(EXERCISE BRIEF): In the items from the start through the line containing "Тональные средства", inclusive, switch "Календарь" to "График" and give those lines again with nothing else changed.

(Entries taken from a collection)
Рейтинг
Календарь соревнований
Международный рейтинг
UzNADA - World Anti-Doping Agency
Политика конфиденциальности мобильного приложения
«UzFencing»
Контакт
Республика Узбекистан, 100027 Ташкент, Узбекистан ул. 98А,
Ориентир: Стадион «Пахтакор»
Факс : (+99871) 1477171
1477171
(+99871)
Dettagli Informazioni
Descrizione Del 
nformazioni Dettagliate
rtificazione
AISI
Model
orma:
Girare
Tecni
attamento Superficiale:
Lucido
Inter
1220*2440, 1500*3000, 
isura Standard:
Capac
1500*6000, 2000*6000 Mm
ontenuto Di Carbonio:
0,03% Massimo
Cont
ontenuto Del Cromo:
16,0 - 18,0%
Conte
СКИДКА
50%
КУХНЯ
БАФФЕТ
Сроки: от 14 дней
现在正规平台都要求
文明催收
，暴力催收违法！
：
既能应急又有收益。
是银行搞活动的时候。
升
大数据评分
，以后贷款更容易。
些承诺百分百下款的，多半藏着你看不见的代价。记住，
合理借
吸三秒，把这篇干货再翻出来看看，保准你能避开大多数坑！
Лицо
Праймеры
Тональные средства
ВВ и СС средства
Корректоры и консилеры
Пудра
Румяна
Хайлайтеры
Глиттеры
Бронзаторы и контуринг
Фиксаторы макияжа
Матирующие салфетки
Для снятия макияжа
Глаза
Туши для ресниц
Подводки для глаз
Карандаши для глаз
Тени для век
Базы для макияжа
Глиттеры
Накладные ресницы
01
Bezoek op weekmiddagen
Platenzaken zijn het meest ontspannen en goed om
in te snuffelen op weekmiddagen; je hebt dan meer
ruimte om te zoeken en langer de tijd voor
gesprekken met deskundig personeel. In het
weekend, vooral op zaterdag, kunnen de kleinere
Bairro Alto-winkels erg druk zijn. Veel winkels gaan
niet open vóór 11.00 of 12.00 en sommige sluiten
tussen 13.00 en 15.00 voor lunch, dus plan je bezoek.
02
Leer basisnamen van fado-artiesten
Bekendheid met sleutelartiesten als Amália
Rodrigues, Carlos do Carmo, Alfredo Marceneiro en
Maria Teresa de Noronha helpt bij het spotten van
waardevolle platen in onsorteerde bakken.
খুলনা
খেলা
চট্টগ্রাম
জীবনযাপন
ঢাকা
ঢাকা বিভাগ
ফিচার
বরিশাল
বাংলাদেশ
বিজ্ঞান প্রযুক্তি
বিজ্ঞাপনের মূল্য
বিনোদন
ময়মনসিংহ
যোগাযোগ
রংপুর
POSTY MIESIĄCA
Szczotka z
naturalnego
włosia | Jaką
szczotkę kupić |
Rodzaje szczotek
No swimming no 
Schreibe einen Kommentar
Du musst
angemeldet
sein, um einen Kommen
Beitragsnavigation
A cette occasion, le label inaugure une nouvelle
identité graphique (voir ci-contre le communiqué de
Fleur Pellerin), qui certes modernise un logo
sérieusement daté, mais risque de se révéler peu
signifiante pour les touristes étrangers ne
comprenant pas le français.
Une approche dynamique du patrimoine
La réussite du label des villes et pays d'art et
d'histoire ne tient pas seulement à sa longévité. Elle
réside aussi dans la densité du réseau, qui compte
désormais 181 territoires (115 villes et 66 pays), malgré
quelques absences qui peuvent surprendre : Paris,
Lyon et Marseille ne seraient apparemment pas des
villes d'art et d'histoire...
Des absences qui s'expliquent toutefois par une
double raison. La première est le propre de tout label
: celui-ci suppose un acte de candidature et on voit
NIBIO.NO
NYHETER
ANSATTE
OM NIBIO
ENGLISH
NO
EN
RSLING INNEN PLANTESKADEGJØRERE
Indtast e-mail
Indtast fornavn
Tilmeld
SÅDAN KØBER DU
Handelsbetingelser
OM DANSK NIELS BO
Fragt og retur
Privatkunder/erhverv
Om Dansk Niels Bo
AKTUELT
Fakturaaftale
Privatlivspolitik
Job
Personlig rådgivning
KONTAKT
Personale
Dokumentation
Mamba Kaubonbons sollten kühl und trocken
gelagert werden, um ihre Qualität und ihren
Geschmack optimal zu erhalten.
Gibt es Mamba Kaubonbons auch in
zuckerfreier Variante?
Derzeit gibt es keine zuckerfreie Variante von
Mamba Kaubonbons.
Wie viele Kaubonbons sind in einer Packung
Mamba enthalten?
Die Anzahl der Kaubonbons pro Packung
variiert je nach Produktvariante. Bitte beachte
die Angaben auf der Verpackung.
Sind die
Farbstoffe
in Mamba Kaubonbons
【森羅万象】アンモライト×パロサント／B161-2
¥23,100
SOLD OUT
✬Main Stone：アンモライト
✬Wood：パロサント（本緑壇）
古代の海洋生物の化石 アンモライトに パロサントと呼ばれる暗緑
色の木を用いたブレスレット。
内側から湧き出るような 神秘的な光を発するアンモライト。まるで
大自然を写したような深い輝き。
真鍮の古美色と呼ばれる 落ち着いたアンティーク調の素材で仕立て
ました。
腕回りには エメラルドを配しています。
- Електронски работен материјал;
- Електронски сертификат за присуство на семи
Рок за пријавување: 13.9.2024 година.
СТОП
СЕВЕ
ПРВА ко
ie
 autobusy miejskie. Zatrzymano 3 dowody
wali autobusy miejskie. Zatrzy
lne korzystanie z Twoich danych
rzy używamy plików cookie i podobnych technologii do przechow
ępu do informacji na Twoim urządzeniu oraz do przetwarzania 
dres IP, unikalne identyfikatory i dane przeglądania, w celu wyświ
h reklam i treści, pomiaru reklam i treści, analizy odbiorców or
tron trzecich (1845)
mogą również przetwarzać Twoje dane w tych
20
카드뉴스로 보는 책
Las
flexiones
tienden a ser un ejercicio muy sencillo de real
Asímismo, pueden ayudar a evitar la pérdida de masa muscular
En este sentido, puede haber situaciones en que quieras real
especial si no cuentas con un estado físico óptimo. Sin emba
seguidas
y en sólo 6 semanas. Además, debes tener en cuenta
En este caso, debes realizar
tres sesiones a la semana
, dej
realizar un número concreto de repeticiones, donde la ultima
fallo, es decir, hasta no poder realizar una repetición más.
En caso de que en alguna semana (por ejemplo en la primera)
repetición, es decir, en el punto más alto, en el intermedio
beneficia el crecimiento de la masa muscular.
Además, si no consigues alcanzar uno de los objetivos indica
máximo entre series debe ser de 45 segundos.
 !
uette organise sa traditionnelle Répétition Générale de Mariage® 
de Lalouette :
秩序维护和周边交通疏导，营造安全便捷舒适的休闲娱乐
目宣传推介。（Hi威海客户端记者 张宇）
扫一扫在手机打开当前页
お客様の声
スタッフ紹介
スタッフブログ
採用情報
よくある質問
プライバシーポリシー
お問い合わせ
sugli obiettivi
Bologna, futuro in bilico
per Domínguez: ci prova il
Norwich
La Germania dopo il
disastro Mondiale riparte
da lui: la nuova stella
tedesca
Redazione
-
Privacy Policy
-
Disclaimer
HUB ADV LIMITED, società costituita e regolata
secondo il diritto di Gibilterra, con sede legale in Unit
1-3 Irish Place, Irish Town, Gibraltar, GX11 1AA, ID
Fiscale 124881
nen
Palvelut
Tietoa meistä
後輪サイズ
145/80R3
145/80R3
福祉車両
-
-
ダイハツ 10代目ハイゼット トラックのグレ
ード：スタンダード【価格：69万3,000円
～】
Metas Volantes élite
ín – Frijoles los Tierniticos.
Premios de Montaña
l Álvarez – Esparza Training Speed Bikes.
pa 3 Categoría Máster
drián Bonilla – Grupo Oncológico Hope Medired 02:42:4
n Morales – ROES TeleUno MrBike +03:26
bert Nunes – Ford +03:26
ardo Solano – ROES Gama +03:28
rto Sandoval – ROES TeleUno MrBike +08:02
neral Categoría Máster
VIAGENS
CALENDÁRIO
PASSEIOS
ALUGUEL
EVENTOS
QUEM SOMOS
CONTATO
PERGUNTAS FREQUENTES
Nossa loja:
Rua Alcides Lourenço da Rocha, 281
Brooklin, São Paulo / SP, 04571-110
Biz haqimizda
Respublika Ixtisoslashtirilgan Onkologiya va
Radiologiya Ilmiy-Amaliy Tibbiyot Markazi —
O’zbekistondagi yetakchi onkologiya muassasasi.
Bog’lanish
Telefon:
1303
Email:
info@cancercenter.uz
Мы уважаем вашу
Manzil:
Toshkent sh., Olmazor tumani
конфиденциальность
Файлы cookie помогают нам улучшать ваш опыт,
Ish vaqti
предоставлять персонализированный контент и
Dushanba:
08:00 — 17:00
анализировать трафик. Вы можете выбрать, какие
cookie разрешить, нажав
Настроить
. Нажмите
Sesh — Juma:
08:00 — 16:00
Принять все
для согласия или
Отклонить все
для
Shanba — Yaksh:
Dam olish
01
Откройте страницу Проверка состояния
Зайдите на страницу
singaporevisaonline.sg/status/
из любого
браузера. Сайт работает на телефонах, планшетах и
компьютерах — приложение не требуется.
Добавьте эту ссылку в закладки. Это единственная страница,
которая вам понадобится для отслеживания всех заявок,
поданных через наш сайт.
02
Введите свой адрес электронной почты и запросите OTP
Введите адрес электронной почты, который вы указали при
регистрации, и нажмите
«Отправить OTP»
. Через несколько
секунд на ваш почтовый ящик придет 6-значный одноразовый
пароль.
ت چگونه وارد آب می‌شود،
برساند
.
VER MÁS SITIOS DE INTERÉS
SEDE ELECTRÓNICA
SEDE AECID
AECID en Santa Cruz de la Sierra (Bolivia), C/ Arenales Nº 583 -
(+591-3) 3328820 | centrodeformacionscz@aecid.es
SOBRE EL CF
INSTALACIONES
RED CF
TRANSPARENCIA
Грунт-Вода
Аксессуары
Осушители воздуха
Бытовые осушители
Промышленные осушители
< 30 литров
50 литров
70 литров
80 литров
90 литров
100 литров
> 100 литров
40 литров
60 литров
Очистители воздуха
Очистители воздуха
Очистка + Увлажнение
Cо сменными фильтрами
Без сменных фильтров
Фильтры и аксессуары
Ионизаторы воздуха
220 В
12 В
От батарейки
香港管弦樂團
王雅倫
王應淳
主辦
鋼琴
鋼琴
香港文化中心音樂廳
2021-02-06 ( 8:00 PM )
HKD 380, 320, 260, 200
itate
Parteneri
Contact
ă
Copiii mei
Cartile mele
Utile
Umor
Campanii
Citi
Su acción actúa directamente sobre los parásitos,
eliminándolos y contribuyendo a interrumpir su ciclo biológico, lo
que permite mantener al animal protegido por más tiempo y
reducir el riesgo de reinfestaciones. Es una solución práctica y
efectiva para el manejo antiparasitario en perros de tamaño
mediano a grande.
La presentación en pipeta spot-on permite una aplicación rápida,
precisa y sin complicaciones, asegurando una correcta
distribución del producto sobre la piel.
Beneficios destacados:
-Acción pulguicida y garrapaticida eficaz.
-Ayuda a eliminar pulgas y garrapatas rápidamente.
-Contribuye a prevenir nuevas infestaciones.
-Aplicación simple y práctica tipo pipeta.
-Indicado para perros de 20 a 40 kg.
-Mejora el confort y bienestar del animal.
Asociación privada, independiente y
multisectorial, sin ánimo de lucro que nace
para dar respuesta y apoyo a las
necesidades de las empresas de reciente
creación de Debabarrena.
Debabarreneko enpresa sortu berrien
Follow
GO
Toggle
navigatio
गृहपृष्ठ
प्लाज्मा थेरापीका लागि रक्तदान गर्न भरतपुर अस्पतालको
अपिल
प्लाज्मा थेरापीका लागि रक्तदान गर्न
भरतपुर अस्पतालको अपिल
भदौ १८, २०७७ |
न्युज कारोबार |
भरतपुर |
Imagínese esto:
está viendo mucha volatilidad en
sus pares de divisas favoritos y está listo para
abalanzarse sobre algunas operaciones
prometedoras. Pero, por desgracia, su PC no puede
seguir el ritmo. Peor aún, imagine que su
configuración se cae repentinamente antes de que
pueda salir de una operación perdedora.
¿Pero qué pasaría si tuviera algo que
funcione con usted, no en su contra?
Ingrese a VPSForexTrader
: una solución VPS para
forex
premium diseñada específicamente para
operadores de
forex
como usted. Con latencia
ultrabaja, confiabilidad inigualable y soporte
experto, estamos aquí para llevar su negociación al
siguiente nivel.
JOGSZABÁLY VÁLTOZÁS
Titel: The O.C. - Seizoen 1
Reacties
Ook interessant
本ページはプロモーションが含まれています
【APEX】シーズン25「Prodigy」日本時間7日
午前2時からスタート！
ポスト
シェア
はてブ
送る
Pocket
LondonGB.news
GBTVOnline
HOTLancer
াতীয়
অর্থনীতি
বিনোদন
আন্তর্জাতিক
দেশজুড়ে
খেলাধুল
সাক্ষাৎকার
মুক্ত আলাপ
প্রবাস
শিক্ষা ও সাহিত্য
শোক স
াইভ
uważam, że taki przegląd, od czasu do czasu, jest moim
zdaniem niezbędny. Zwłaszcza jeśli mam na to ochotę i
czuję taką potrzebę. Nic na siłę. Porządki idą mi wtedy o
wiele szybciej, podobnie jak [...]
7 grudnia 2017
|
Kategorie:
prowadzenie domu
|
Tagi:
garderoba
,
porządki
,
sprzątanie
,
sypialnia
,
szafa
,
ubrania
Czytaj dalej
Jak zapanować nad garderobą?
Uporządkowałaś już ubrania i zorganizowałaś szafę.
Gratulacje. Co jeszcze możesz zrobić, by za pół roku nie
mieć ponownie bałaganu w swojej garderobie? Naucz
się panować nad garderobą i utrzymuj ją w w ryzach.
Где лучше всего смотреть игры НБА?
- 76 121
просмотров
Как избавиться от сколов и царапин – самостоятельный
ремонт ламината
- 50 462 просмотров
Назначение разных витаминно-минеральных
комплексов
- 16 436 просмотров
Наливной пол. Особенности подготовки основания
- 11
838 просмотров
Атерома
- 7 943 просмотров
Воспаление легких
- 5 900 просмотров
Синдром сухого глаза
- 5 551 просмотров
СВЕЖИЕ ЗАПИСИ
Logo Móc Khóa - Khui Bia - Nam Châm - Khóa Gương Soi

(ANSWER TO THIS TASK):
Рейтинг
График соревнований
Международный рейтинг
UzNADA - World Anti-Doping Agency
Политика конфиденциальности мобильного приложения
«UzFencing»
Контакт
Республика Узбекистан, 100027 Ташкент, Узбекистан ул. 98А,
Ориентир: Стадион «Пахтакор»
Факс : (+99871) 1477171
1477171
(+99871)
Dettagli Informazioni
Descrizione Del 
nformazioni Dettagliate
rtificazione
AISI
Model
orma:
Girare
Tecni
attamento Superficiale:
Lucido
Inter
1220*2440, 1500*3000, 
isura Standard:
Capac
1500*6000, 2000*6000 Mm
ontenuto Di Carbonio:
0,03% Massimo
Cont
ontenuto Del Cromo:
16,0 - 18,0%
Conte
СКИДКА
50%
КУХНЯ
БАФФЕТ
Сроки: от 14 дней
现在正规平台都要求
文明催收
，暴力催收违法！
：
既能应急又有收益。
是银行搞活动的时候。
升
大数据评分
，以后贷款更容易。
些承诺百分百下款的，多半藏着你看不见的代价。记住，
合理借
吸三秒，把这篇干货再翻出来看看，保准你能避开大多数坑！
Лицо
Праймеры
Тональные средства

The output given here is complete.